### EXERCISE GOAL
No picture belongs in the copy. Repeat each line below exactly.

Saved entries:
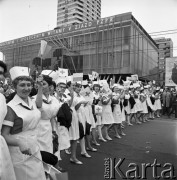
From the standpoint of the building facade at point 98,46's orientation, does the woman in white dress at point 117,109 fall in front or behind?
in front

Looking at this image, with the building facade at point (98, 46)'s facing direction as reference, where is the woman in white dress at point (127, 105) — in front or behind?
in front

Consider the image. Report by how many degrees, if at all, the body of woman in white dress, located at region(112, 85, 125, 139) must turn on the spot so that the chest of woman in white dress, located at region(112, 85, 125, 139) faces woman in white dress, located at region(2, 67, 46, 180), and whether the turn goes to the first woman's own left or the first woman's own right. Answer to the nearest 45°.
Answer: approximately 45° to the first woman's own right

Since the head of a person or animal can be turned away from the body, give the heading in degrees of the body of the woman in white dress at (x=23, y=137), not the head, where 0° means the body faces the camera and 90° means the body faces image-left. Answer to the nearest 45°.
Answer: approximately 315°

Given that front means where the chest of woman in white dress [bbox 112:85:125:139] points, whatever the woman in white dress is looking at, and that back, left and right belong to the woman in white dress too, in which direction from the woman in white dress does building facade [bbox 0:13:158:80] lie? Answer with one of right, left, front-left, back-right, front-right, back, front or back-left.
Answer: back-left

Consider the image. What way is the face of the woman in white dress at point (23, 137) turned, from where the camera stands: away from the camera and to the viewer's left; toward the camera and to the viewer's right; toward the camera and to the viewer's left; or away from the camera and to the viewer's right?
toward the camera and to the viewer's right
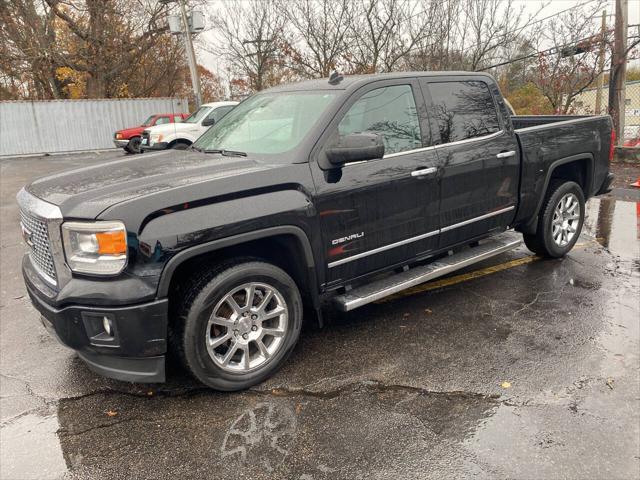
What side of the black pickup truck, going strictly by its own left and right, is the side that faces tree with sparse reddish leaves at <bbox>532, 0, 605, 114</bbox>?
back

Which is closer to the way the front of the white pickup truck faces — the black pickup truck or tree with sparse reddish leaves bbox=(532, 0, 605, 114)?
the black pickup truck

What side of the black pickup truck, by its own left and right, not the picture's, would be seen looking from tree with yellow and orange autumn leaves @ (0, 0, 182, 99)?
right

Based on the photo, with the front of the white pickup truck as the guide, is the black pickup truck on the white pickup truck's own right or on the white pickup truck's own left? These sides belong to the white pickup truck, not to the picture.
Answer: on the white pickup truck's own left

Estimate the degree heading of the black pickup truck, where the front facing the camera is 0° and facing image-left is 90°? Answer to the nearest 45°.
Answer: approximately 45°

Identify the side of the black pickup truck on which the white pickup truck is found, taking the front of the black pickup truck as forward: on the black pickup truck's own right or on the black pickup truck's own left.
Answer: on the black pickup truck's own right

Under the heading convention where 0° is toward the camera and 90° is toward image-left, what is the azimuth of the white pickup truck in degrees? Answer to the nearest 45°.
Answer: approximately 45°
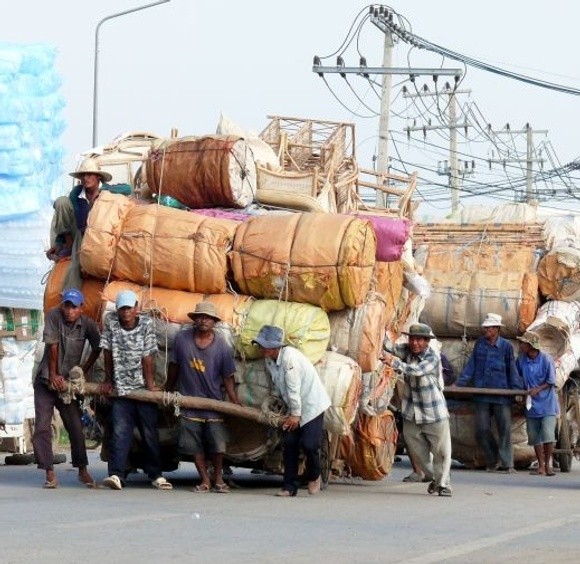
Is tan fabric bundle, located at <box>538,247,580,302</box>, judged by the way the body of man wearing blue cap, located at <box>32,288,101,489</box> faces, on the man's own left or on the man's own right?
on the man's own left

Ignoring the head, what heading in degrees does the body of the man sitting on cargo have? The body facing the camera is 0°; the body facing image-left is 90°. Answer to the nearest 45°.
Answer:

### SOLUTION FOR THIS TASK
From the standpoint of the building facade at point 98,46's orientation, does the woman in white dress at point 117,109 fall in front or behind?
in front

Looking at this image, with the building facade at point (98, 46)'s facing direction as reference, where is the woman in white dress at point (127, 105) — in front or behind?
in front

Consider the image. Report by how many degrees, if at all, the body of woman in white dress, located at region(112, 85, 125, 139) must turn on the spot so that the chest of woman in white dress, located at region(112, 85, 125, 139) faces woman in white dress, located at region(2, 67, 46, 180), and whether the turn goes to the first woman's own left or the first woman's own right. Answer to the nearest 45°.
Answer: approximately 45° to the first woman's own right

Since the head of a person or animal can be turned away from the body, give the heading in degrees of the body of the woman in white dress at (x=23, y=137), not the head, where 0° means the body faces the camera and 90° means the body faces image-left. Answer to the nearest 45°.
Answer: approximately 315°

Given that front means where the chest of woman in white dress [bbox 112:85:125:139] points, whatever the woman in white dress is looking at, and that back, left and right belong to the woman in white dress too, in which direction from the woman in white dress does building facade [bbox 0:13:158:80] lie? Answer with one of right, left, front-left, back-right, front-right, back, front or back-left.
Answer: back-left

Consider the image. What way is the face of the woman in white dress at point (23, 137) turned, from where the camera stands: away from the camera and to the viewer's left; toward the camera and to the viewer's right; toward the camera and to the viewer's left; or away from the camera and to the viewer's right?
toward the camera and to the viewer's right
What side of the black pickup truck, going strictly by its own left and right, is the side that faces tree with sparse reddish leaves at <bbox>532, 0, 605, 114</bbox>?
back

Which is closer to the way the front of the white pickup truck faces — the black pickup truck or tree with sparse reddish leaves bbox=(532, 0, 605, 114)?
the black pickup truck

What side of the black pickup truck, by its own left and right, not the picture's, would be seen looking from tree with yellow and orange autumn leaves @ (0, 0, 182, 99)?
right

Based on the photo, with the front of the white pickup truck as the guide, is the black pickup truck on the white pickup truck's own right or on the white pickup truck's own left? These sides belong to the white pickup truck, not to the picture.
Answer: on the white pickup truck's own left

Estimate the degree heading of the black pickup truck, where the front facing the camera is 0° and facing image-left is 90°? Answer to the nearest 45°.
Answer: approximately 45°

Identify the side of the black pickup truck on which the white pickup truck is found, taking the front of the black pickup truck as forward: on the black pickup truck's own right or on the black pickup truck's own left.
Answer: on the black pickup truck's own right

Under the heading convention where 0° is toward the camera and 90° is toward image-left, what is the azimuth of the white pickup truck in degrees? Answer to the nearest 45°.
Answer: approximately 45°
Is tan fabric bundle, located at <box>538,247,580,302</box>, judged by the way the body of man wearing blue cap, located at <box>32,288,101,489</box> faces, on the man's own left or on the man's own right?
on the man's own left

Ignoring the head, what heading in degrees does the body of the man sitting on cargo have? The body facing the camera is 0°; the body facing image-left is 90°. Answer to the nearest 45°.
Answer:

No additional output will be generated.